THE PROBLEM >> Your job is to print, exactly, the lines in the data below from the line with "262 193 103.50" through the line with "663 606 13.41", both included, and to omit any picture.

EXTRACTED INFORMATION >>
────────────────────────────────────────
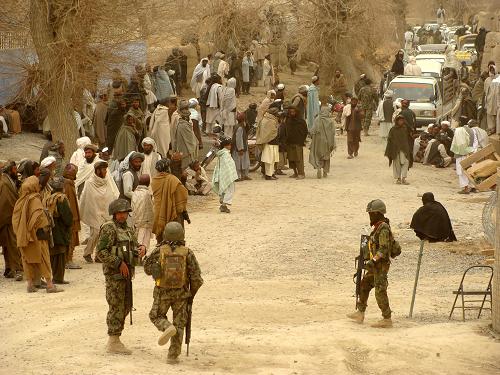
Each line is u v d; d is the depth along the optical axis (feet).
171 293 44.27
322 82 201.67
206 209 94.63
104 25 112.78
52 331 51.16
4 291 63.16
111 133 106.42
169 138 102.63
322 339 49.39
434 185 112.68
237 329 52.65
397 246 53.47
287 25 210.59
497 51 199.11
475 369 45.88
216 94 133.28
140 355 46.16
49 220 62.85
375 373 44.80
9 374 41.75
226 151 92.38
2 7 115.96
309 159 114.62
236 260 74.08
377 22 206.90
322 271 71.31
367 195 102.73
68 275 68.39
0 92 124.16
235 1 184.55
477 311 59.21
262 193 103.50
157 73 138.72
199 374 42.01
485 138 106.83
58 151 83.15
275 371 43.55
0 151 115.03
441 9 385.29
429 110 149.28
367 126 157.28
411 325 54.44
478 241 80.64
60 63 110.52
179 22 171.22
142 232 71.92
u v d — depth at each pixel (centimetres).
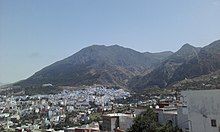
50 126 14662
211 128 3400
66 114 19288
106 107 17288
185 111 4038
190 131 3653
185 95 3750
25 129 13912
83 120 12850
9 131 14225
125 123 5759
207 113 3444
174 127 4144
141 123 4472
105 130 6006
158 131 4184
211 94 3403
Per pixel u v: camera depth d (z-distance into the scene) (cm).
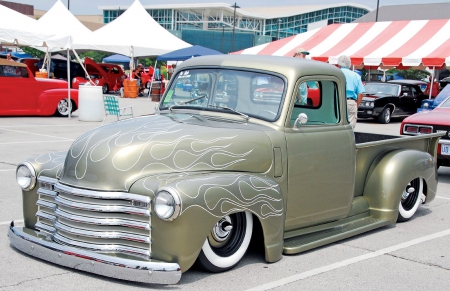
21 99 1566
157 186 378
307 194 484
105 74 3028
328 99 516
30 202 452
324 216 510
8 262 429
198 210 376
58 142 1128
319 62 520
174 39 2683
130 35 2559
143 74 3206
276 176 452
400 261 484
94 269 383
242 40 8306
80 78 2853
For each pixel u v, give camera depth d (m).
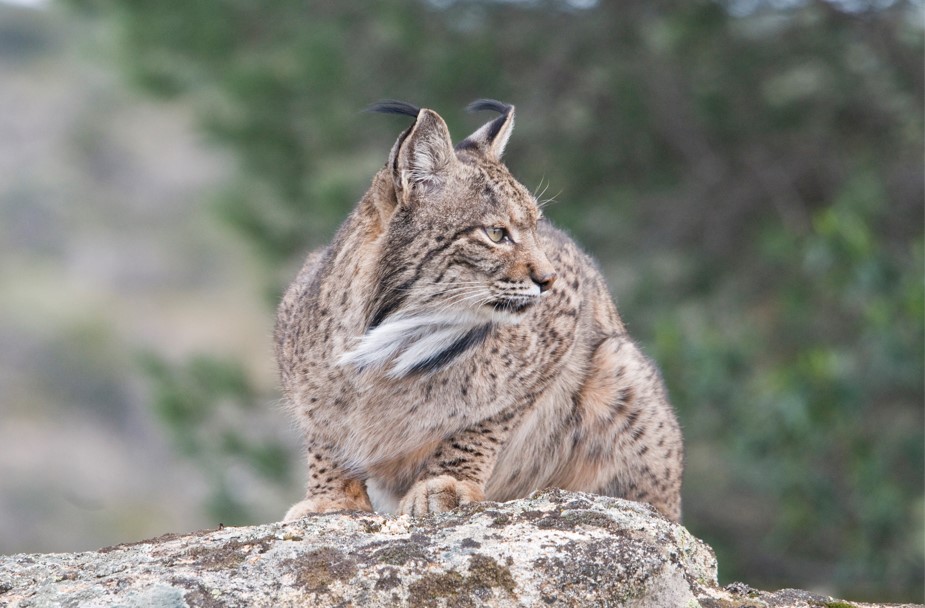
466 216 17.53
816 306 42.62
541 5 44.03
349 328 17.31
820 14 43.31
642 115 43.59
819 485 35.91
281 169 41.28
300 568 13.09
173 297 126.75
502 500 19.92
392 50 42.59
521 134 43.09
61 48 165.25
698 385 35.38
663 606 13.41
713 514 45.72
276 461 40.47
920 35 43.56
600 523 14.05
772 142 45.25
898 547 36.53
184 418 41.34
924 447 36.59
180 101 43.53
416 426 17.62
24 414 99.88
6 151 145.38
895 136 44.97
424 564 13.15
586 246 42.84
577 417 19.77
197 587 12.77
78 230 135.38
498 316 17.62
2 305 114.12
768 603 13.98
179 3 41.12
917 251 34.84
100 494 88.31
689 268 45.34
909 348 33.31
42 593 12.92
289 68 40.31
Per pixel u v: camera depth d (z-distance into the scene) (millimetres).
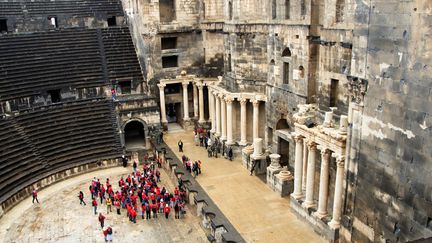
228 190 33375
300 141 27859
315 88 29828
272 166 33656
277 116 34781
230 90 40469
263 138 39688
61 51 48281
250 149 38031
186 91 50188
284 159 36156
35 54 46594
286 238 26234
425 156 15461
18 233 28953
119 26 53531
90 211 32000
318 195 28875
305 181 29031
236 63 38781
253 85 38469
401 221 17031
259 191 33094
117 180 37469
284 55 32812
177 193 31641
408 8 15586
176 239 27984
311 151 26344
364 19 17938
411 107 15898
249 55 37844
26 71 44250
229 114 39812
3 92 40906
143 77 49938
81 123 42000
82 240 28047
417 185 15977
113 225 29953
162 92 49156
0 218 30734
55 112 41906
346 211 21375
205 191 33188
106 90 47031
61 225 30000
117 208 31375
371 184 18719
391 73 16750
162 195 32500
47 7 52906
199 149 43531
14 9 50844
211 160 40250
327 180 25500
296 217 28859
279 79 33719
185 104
────────────────────────────────────────
ANSWER BOX >>
262 193 103.50
157 73 138.72
199 374 42.01
485 138 106.83
58 151 83.15
275 371 43.55
0 151 115.03
441 9 385.29
429 110 149.28
367 126 157.28
411 325 54.44
478 241 80.64
60 63 110.52
179 22 171.22
142 232 71.92
u v d — depth at each pixel (centimetres).
50 126 14662
211 128 3400
66 114 19288
106 107 17288
185 111 4038
190 131 3653
185 95 3750
25 129 13912
83 120 12850
9 131 14225
125 123 5759
207 113 3444
174 127 4144
141 123 4472
105 130 6006
158 131 4184
211 94 3403
Per pixel u v: camera depth d (z-distance into the scene) (cm).
21 99 1566
157 186 378
307 194 484
105 74 3028
328 99 516
30 202 452
324 216 510
8 262 429
198 210 376
58 142 1128
319 62 520
174 39 2683
130 35 2559
143 74 3206
276 176 452
400 261 484
94 269 383
242 40 8306
80 78 2853
For each pixel u v, give camera depth d (m).
466 216 17.53
816 306 42.62
541 5 44.03
349 328 17.31
820 14 43.31
642 115 43.59
819 485 35.91
281 169 41.28
300 568 13.09
173 297 126.75
502 500 19.92
392 50 42.59
521 134 43.09
61 48 165.25
698 385 35.38
663 606 13.41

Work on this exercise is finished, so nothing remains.